EXERCISE INSTRUCTIONS: Select every line in the items below that contains the word "парном". Case counts.

SUPPLIED MATERIAL:
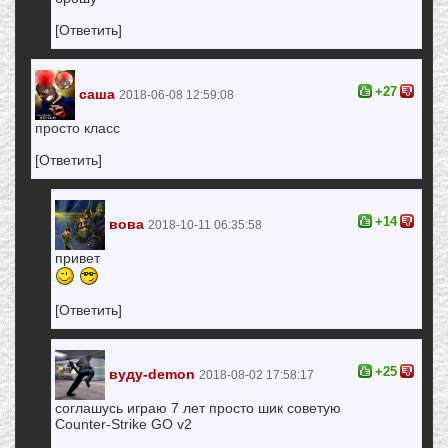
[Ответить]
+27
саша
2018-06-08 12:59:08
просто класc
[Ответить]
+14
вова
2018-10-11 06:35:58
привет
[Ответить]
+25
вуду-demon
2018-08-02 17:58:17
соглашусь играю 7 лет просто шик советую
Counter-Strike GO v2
==
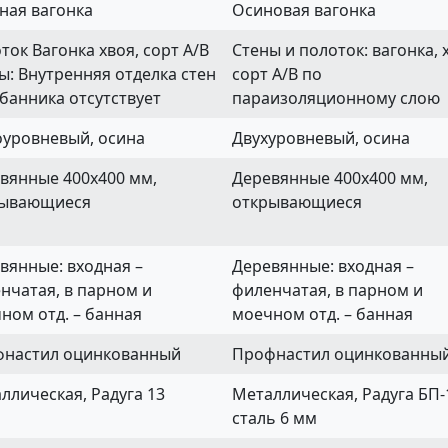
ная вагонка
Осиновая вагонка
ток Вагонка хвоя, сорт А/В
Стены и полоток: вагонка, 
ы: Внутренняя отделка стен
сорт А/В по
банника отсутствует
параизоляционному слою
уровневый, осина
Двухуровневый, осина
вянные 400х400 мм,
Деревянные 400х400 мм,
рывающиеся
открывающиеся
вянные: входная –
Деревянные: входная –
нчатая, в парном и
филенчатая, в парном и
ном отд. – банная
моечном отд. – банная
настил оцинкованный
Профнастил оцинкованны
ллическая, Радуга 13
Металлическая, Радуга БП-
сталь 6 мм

YOUR SOLUTION:
нчатая, в парном и
филенчатая, в парном и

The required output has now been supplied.